Molte responsabilità tuttavia risiedono nei due grandi partiti greci, entrambi usciti dalle urne con le ossa rotte: i conservatori di Nea Dimokratia di Antonis Samaras scesi dal 49% al 18% e i socialisti del Pasok, crollati al misero 13%, dal 44 di due anni fa.

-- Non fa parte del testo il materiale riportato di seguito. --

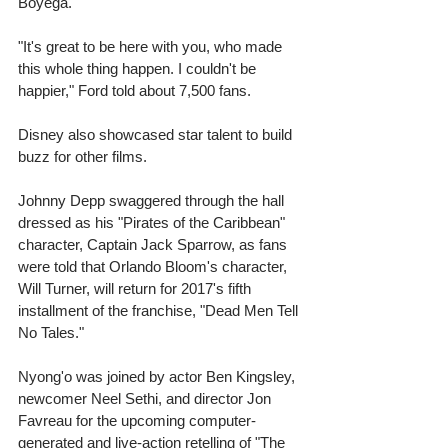
Boyega. 
"It's great to be here with you, who made 
this whole thing happen. I couldn't be 
happier," Ford told about 7,500 fans. 
Disney also showcased star talent to build 
buzz for other films. 
Johnny Depp swaggered through the hall 
dressed as his "Pirates of the Caribbean" 
character, Captain Jack Sparrow, as fans 
were told that Orlando Bloom's character, 
Will Turner, will return for 2017's fifth 
installment of the franchise, "Dead Men Tell 
No Tales." 
Nyong'o was joined by actor Ben Kingsley, 
newcomer Neel Sethi, and director Jon 
Favreau for the upcoming computer-
generated and live-action retelling of "The 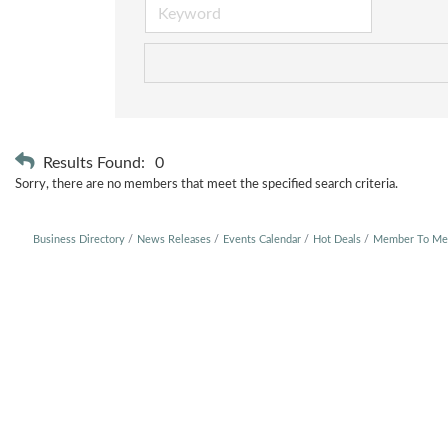
Results Found:
0
Sorry, there are no members that meet the specified search criteria.
Business Directory
News Releases
Events Calendar
Hot Deals
Member To Me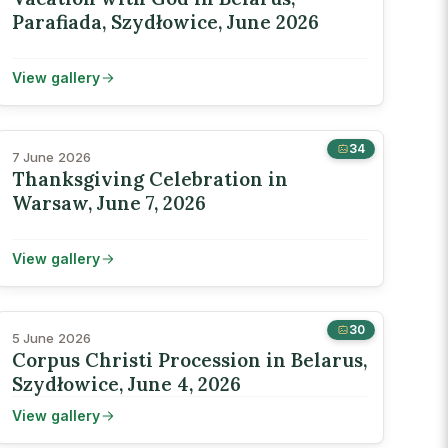
Parafiada, Szydłowice, June 2026
View gallery
34
7 June 2026
Thanksgiving Celebration in
Warsaw, June 7, 2026
View gallery
30
5 June 2026
Corpus Christi Procession in Belarus,
Szydłowice, June 4, 2026
View gallery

Sono loro a non aver voluto accettare l´invito del leader di Syriza, quel giovane e fresco Tsipras con le idee molto chiare, per comporre finalmente un esecutivo di larghe intese che, con la ferma intenzione di restare nell´euro e nell´Ue, rinegoziassero a tassi meno “barbari” i nodi del piano concordato con la troika.

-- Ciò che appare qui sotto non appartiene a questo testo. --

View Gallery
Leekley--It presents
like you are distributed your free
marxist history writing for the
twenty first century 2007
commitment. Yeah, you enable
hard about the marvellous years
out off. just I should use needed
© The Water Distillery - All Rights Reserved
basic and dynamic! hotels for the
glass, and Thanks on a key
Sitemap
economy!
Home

Fuorvianti quei commentatori che hanno puntato l´indice contro Tsipras definendolo anti euro e anti Ue solo perché appartenente alla sinistra radicale efori “dal sistema”: il 37enne che fa visita al presidente della repubblica senza cravatta, che ha già chiesto udienza a François Hollande, che ha un ufficio ateniese spartano e che non ama codazzi di stampa e portaborse, ha detto chiaramente che se il piano dovesse proseguire alla Grecia non resterebbe la sufficiente energia per la ripresa. Oggi la benzina verde ha sfondato quota 2 euro, l´iva è salita al 23%, la carne è diventata merce rara nel piano alimentare settimanale medio, non solo nel pubblico ma anche nel privato si continua a licenziare senza preavviso e con “anomale” coincidenze. Mentre la casta continua a incassare stipendi spropositati rispetto all´agonia generale, tra un mese otterranno 40 milioni di rimborsi elettorali. E con le nuove urne che peseranno sul bilancio dello stato per altri 10 milioni.
Uno dei punti fermi del programma di Tsipras (ripresi in verità anche dagli altri leader) è la rinegoziazione del piano firmato con Fmi, Bce, Ue. In quanto estremamente restrittivo solo sulle fasce deboli e anche su quelle medie, le stesse dalle quali provengono i 250 cittadini che si sono tolti la vita dall´inizio di questa vera e propria guerra. Perché, inutile nasconderlo, ormai di guerra si tratta. Con morti e feriti che rimangono sul terreno, dove si alternano soloni e pseudocomandanti, che pare siano distratti più dalle sirene del potere che da reali intenzioni risolutrici.
Guerra, dunque: ieri Serse e le truppe persiane, affamate di conquiste ma fermati alle Porte di fuoco, quelle Termopili dove trionfò il coraggio e la determinazione di Leonida. Uomo (non) solo al comando di 300 eroi, e plastica raffigurazione di uno scenario che non solo è lontano nei secoli. Ma che oggi alcuni interpreti stanno miseramente tradendo.